■ Instruction 1
According to the iPhones and laptops thread, how much does the software service cost per user?
■ Instruction 2
From the iPhones and laptops thread, list everything the sales email says the user license includes.
■ Instruction 3
Output the part of the iPhones and laptops thread from "It looks promising" down to "Nor the fastest.", copied word for word.
*** Opening Exercise passage ***
# iPhones and Laptops



## nate456789 (Aug 11, 2009)

How many of you guys use iphones or laptops for your billing or route management?

I wrote some software a couple of years ago for the laptop to manage my routes and I am writing some stuff now for the iphone to replace it.
It does everything and more that the laptop does and it fits in my pocket.

Just looking for some ideas and curious if anyone sees a need for it.


----------



## maelawncare (Mar 4, 2004)

i would be sooooo grateful if you did. its a shame that it probably wont be ready by the time i start plowing.


----------



## cold_and_tired (Dec 18, 2008)

My Iphone is a life saver when we are plowing. I primarily check weather forecasts and keep track of times with it. I use the timeclock app to keep track of employee hours also.


----------



## show-n-go (Feb 5, 2009)

I made a post about some software that's out there already for the iphone and your pc. I'll dig up my post. I found the app and ask if anyone on here was using it but i got no responce.


----------



## show-n-go (Feb 5, 2009)

here it is, it's called nediso, if you search in the aoo store for that name you will see it. The iphone version is free too. But i think you have to buy the other half of it for your pc, not sure i didn't look into it that far.
http://www.plowsite.com/showthread.php?t=92550


----------



## nate456789 (Aug 11, 2009)

It looks promising but there are a couple of things that I don't like about it.

First, no standardized pricing - it says call for a quote.
I really only plow maybe three months a year. Do I have to pay a monthly fee the rest of the year?? I want to buy something and it is mine to use for as long as I want with out having to subscribe to a service.

Second it's web based. I don't know about you but my AT&T network is not the most reliable. Nor the fastest.
The biggest thing about this setup I don't like is My data is on someone elses servers and not on my machine to manage.

It has several useful features and I can see what they are trying to accomplish with managing from the field by using the internet to share data.
But it really doesn't give me a warm fuzzy feeling to have to pay a subscription.

I want to buy and app - Load it on my phone. and use it. If I want a desktop app to sink to I can buy that or maybe get lucky and it comes with it. 
Even for my real job I tend to steer clear of Web software that you essentially rent year to year.
When your business relies on it to function day to day, I don't want to be at the mercy of a vendor.


----------



## nate456789 (Aug 11, 2009)

*Pricing*

They got back with me for pricing - and it it way over priced. Even for the really big contractors I think.

*From their email :*

Hello Nate,
thank you for contacting sales!

Our software service price is based on number of users logging into the system. It is $95/month per user.

The user license includes:
- unlimited iPhone (Nediso Snow) users
- unlimited customer management storage
- all current and new features that we offer
- free initial setup training sessions

Please let me know if you would like to schedule an online demo next week!

Thank you,

Kriss Smolka
Project Manager

New Edition Software, LLC


----------



## maelawncare (Mar 4, 2004)

I too talked to him. Kriss is a great guy. He walked me through setting up the iphone. 

It is $95 per month, but its month to month. So if you only wanted to use it for dec through feb that is all you would have to pay for. Still seems kinda pricey to me.
*** Closing Exercise passage ***
*** Opening Material supplied ***
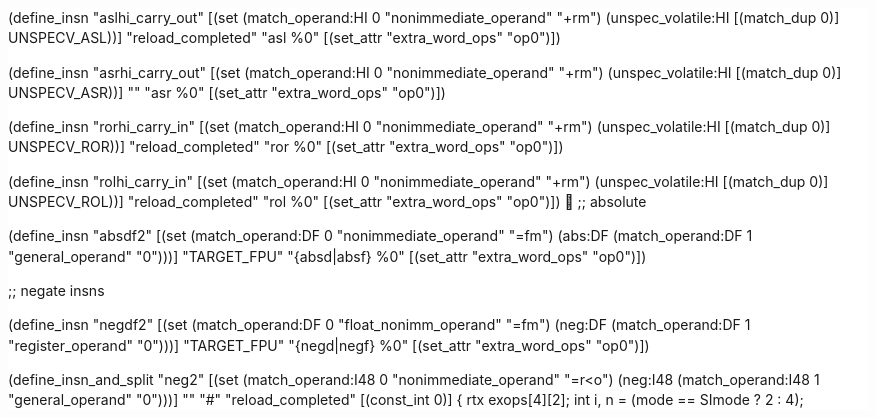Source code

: (define_insn "aslhi_carry_out"
  [(set (match_operand:HI 0 "nonimmediate_operand" "+rm")
	(unspec_volatile:HI [(match_dup 0)] UNSPECV_ASL))]
  "reload_completed"
  "asl %0"
  [(set_attr "extra_word_ops" "op0")])

(define_insn "asrhi_carry_out"
  [(set (match_operand:HI 0 "nonimmediate_operand" "+rm")
	(unspec_volatile:HI [(match_dup 0)] UNSPECV_ASR))]
  ""
  "asr %0"
  [(set_attr "extra_word_ops" "op0")])

(define_insn "rorhi_carry_in"
  [(set (match_operand:HI 0 "nonimmediate_operand" "+rm")
	(unspec_volatile:HI [(match_dup 0)] UNSPECV_ROR))]
  "reload_completed"
  "ror %0"
  [(set_attr "extra_word_ops" "op0")])

(define_insn "rolhi_carry_in"
  [(set (match_operand:HI 0 "nonimmediate_operand" "+rm")
	(unspec_volatile:HI [(match_dup 0)] UNSPECV_ROL))]
  "reload_completed"
  "rol %0"
  [(set_attr "extra_word_ops" "op0")])

;; absolute

(define_insn "absdf2"
  [(set (match_operand:DF 0 "nonimmediate_operand" "=fm")
	(abs:DF (match_operand:DF 1 "general_operand" "0")))]
  "TARGET_FPU"
  "{absd|absf} %0"
  [(set_attr "extra_word_ops" "op0")])


;; negate insns

(define_insn "negdf2"
  [(set (match_operand:DF 0 "float_nonimm_operand" "=fm")
	(neg:DF (match_operand:DF 1 "register_operand" "0")))]
  "TARGET_FPU"
  "{negd|negf} %0"
  [(set_attr "extra_word_ops" "op0")])

(define_insn_and_split "neg<mode>2"
  [(set (match_operand:I48 0 "nonimmediate_operand" "=r<o")
	(neg:I48 (match_operand:I48 1 "general_operand" "0")))]
  ""
  "#"
  "reload_completed"
  [(const_int 0)]
{
  rtx exops[4][2];
  int i, n = (<MODE>mode == SImode ? 2 : 4);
*** Closing Material supplied ***
■ Answer box 1
$95 per month per user.

■ Answer box 2
- Unlimited iPhone (Nediso Snow) users
- Unlimited customer management storage
- All current and new features that they offer
- Free initial setup training sessions

■ Answer box 3
It looks promising but there are a couple of things that I don't like about it.

First, no standardized pricing - it says call for a quote.
I really only plow maybe three months a year. Do I have to pay a monthly fee the rest of the year?? I want to buy something and it is mine to use for as long as I want with out having to subscribe to a service.

Second it's web based. I don't know about you but my AT&T network is not the most reliable. Nor the fastest.